Pepper’s ability to pick up on non-verbal cues is a result of the enhanced “vision” the lab’s researchers are developing. Using advanced computer vision and artificial intelligence technology, the team is enhancing the ability of robots like this one to naturally interact with humans.

“What we have been doing so far is adding visual understanding capabilities to the robot, so it can perceive human action and can naturally interact with humans through these non-verbal behaviors, like body gestures, facial expressions, and body pose,” said Qiang Ji, professor of electrical, computer, and systems engineering, and the director of the Intelligent Systems Lab.

With the support of government funding over the years, researchers at Rensselaer have mapped the human face and body so that computers, with the help of cameras built into the robots and machine-learning technologies, can perceive non-verbal cues and identify human action and emotion.

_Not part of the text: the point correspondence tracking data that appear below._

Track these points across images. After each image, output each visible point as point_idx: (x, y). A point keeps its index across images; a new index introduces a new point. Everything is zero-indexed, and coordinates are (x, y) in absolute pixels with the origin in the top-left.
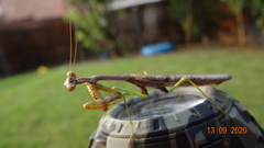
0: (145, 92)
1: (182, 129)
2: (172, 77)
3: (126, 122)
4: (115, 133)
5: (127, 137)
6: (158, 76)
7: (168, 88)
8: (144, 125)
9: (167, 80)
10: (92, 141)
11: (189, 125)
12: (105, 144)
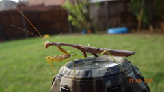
0: (85, 55)
1: (100, 78)
2: (101, 49)
3: (72, 71)
4: (66, 75)
5: (71, 78)
6: (93, 48)
7: (98, 55)
8: (81, 73)
9: (98, 50)
10: (55, 78)
11: (104, 77)
12: (60, 80)
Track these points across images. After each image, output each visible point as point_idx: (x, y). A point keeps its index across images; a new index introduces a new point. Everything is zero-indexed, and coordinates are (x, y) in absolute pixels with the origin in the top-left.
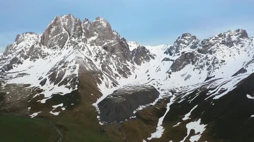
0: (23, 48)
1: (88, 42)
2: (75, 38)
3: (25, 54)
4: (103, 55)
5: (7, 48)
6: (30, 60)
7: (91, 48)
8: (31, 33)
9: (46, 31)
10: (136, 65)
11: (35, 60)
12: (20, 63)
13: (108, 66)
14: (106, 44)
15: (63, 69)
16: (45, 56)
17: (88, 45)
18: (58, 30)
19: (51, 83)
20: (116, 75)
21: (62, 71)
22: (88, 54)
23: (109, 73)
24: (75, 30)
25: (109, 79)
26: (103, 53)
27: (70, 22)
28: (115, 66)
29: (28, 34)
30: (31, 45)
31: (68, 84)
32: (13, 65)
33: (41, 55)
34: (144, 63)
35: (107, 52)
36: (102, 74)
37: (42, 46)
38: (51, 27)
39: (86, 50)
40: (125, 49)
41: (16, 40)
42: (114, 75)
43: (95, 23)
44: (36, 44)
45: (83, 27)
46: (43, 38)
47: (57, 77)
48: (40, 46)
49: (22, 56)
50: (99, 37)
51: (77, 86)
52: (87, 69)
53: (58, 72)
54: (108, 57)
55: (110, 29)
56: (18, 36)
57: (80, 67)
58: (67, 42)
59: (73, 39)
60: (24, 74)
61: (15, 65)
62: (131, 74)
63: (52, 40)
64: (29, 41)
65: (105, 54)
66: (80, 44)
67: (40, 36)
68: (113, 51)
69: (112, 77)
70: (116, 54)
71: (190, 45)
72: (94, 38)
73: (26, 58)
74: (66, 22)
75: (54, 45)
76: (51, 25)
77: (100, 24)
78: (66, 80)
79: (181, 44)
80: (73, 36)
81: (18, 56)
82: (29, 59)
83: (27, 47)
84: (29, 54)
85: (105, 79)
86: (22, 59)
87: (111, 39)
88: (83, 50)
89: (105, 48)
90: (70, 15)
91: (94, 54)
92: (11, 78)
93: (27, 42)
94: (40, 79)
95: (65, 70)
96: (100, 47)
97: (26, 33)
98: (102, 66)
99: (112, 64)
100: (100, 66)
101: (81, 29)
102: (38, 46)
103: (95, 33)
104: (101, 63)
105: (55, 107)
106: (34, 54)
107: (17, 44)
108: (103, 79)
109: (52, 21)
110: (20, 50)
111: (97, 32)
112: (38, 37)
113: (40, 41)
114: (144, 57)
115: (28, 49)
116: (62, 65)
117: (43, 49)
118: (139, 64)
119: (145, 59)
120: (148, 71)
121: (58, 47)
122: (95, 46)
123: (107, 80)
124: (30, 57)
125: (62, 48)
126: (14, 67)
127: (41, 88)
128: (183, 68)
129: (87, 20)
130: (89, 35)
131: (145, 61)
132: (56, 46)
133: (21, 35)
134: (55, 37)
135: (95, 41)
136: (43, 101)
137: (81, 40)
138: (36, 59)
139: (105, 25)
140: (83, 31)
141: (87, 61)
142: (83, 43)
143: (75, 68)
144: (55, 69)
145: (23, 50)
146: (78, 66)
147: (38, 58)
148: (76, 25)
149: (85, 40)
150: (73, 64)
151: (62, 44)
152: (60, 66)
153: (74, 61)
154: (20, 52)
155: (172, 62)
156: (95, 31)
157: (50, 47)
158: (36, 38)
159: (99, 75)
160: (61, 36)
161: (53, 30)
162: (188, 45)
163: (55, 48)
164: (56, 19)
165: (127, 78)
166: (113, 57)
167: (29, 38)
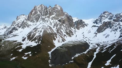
0: (19, 22)
1: (50, 18)
3: (20, 25)
4: (58, 24)
5: (13, 23)
6: (22, 28)
7: (52, 21)
8: (23, 15)
9: (30, 13)
10: (76, 30)
11: (24, 28)
12: (17, 30)
13: (60, 30)
14: (60, 18)
15: (35, 32)
16: (29, 26)
17: (50, 20)
18: (36, 13)
19: (27, 40)
20: (65, 35)
21: (34, 33)
22: (50, 24)
23: (60, 34)
24: (44, 12)
25: (60, 38)
26: (58, 23)
27: (42, 8)
28: (64, 30)
29: (22, 15)
30: (22, 21)
31: (36, 41)
32: (13, 31)
33: (27, 26)
34: (81, 28)
35: (60, 23)
36: (56, 35)
37: (28, 21)
38: (32, 11)
39: (49, 22)
40: (71, 21)
41: (17, 19)
42: (64, 35)
43: (54, 7)
44: (25, 20)
45: (48, 10)
46: (28, 17)
47: (31, 36)
48: (27, 21)
49: (18, 26)
50: (56, 15)
51: (40, 41)
52: (48, 32)
53: (32, 34)
54: (60, 25)
55: (62, 11)
56: (18, 17)
57: (44, 31)
58: (40, 18)
59: (43, 17)
60: (16, 35)
61: (14, 31)
62: (74, 35)
63: (33, 18)
65: (59, 24)
66: (46, 19)
67: (27, 16)
68: (64, 22)
69: (62, 36)
70: (66, 24)
71: (108, 18)
72: (53, 16)
73: (20, 27)
74: (40, 8)
75: (33, 20)
76: (32, 10)
77: (57, 8)
78: (35, 38)
79: (103, 17)
80: (43, 15)
81: (16, 27)
82: (21, 28)
83: (21, 22)
84: (21, 25)
85: (58, 38)
86: (18, 28)
87: (63, 16)
88: (47, 22)
89: (59, 21)
90: (42, 5)
91: (53, 24)
92: (9, 37)
94: (23, 38)
95: (36, 33)
96: (57, 20)
97: (21, 15)
99: (63, 29)
100: (56, 30)
101: (47, 11)
102: (26, 21)
103: (54, 13)
104: (57, 29)
105: (26, 54)
106: (24, 25)
107: (17, 21)
108: (57, 37)
109: (33, 8)
111: (55, 13)
112: (26, 17)
113: (27, 18)
114: (81, 25)
115: (21, 23)
116: (35, 30)
117: (28, 22)
118: (78, 29)
119: (82, 26)
120: (83, 33)
121: (36, 21)
122: (54, 20)
123: (59, 38)
124: (22, 27)
125: (37, 22)
126: (13, 32)
127: (22, 42)
128: (104, 30)
129: (51, 7)
130: (51, 14)
131: (82, 27)
132: (35, 21)
133: (19, 16)
134: (34, 16)
135: (54, 17)
136: (20, 50)
137: (46, 17)
138: (25, 28)
139: (59, 8)
140: (48, 12)
141: (48, 28)
142: (48, 19)
143: (41, 32)
144: (31, 32)
145: (18, 23)
146: (43, 30)
147: (25, 27)
148: (45, 9)
150: (40, 29)
151: (37, 20)
152: (34, 31)
153: (41, 28)
154: (17, 24)
155: (98, 28)
156: (54, 12)
157: (31, 21)
158: (25, 17)
159: (55, 35)
160: (37, 15)
161: (33, 13)
162: (107, 17)
163: (34, 22)
164: (35, 7)
165: (71, 37)
166: (64, 25)
167: (22, 18)
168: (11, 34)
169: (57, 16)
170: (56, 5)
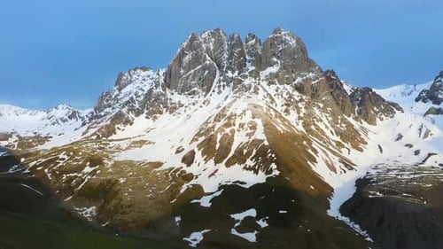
0: (132, 95)
1: (262, 76)
2: (233, 72)
3: (137, 106)
4: (297, 102)
5: (102, 98)
6: (147, 117)
7: (272, 89)
8: (144, 69)
9: (174, 61)
11: (155, 118)
12: (129, 122)
13: (314, 124)
14: (299, 80)
15: (228, 131)
16: (175, 108)
17: (264, 84)
18: (197, 60)
19: (206, 160)
20: (339, 144)
21: (227, 134)
22: (268, 100)
23: (321, 139)
24: (230, 58)
26: (298, 99)
27: (219, 43)
28: (329, 125)
29: (138, 71)
30: (146, 89)
31: (250, 163)
32: (116, 126)
33: (166, 107)
34: (382, 119)
35: (304, 97)
36: (309, 142)
37: (168, 91)
38: (183, 54)
39: (261, 92)
40: (338, 92)
41: (118, 83)
42: (334, 144)
43: (273, 39)
44: (157, 86)
45: (246, 51)
46: (169, 74)
47: (218, 146)
48: (164, 90)
49: (132, 109)
50: (284, 67)
51: (274, 166)
52: (280, 129)
53: (219, 136)
54: (308, 106)
55: (304, 51)
56: (121, 75)
57: (265, 125)
58: (216, 80)
59: (230, 74)
61: (119, 126)
62: (366, 143)
63: (187, 78)
64: (142, 82)
65: (301, 100)
66: (247, 82)
67: (162, 73)
68: (315, 95)
70: (323, 102)
72: (274, 69)
73: (138, 113)
74: (211, 44)
75: (190, 87)
76: (182, 51)
77: (282, 42)
78: (240, 152)
80: (228, 68)
81: (124, 110)
82: (144, 115)
83: (140, 93)
84: (143, 107)
85: (321, 153)
86: (131, 115)
87: (309, 72)
88: (256, 91)
89: (299, 88)
90: (218, 30)
92: (118, 149)
93: (138, 84)
94: (178, 152)
95: (232, 132)
96: (288, 87)
97: (135, 70)
98: (305, 125)
99: (321, 121)
100: (300, 124)
101: (243, 53)
102: (160, 90)
103: (275, 59)
104: (300, 118)
106: (153, 105)
107: (120, 90)
108: (315, 151)
109: (186, 44)
110: (127, 99)
111: (278, 58)
112: (158, 74)
113: (162, 81)
114: (378, 107)
115: (142, 98)
116: (224, 121)
117: (169, 96)
118: (372, 122)
119: (383, 112)
121: (200, 90)
122: (278, 85)
124: (146, 111)
125: (207, 92)
126: (117, 131)
127: (187, 169)
129: (254, 37)
130: (261, 63)
131: (383, 116)
132: (196, 89)
133: (127, 74)
134: (192, 71)
135: (276, 76)
137: (247, 73)
138: (158, 115)
139: (293, 42)
140: (248, 57)
142: (253, 80)
143: (254, 127)
144: (209, 131)
145: (132, 98)
146: (259, 122)
147: (161, 113)
148: (233, 46)
149: (255, 74)
150: (247, 119)
151: (206, 85)
152: (218, 124)
154: (128, 102)
156: (274, 55)
157: (183, 91)
158: (157, 76)
160: (203, 69)
161: (187, 59)
163: (194, 93)
164: (194, 38)
165: (362, 151)
167: (141, 78)
168: (110, 138)
169: (288, 73)
170: (279, 29)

Among other things, Pepper can count how many people are in a room, scan an area to look for a particular person, estimate an individual’s age, recognize facial expressions, and maintain eye contact during an interaction.

Another robot, named Zeno, looks more like a person and has motors in its face making it capable of closely mirroring human expression. The research team has been honing Zeno’s ability to mimic human facial communication in real time right down to eyebrow – and even eyeball – movement.

Ji sees computer vision as the next step in developing technologies that people interact with in their homes every day. Currently, most popular AI-enabled virtual assistants rely almost entirely on vocal interactions.

“There’s no vision component. Basically, it’s an audio component only,” Ji said. “In the future, we think it’s going to be multimodal, with both verbal and nonverbal interaction with the robot.”

The team is working on other vision-centered developments, like technology that would be able to track eye movement. Tools like that could be applied to smart phones and tablets.

Ji said the research being done in his lab is currently being supported by the National Science Foundation and Defense Advanced Research Projects Agency. In addition, the Intelligent Systems Lab has received funding over the years from public and private sources including the U.S. Department of Defense, the U.S. Department of Transportation, and Honda.

What Ji’s team is developing could also be used to make roads safer, he said, by installing computer-vision systems into cars.

“We will be able to use this technology to ultimately detect if the driver is fatigued, or the driver is distracted,” he said. “The research that we’re doing is more human-centered AI. We want to develop AI, machine-learning technology, to extend not only humans’ physical capabilities, but also their cognitive capabilities.”

That’s where Pepper and Zeno come in. Ji envisions a time when robots could keep humans company and improve their lives. He said that is the ultimate goal.

“This robot could be a companion for humans in the future,” Ji said, pointing to Pepper. “It could listen to humans, understand human emotion, and respond through both verbal and non-verbal behaviors to meet humans’ needs.”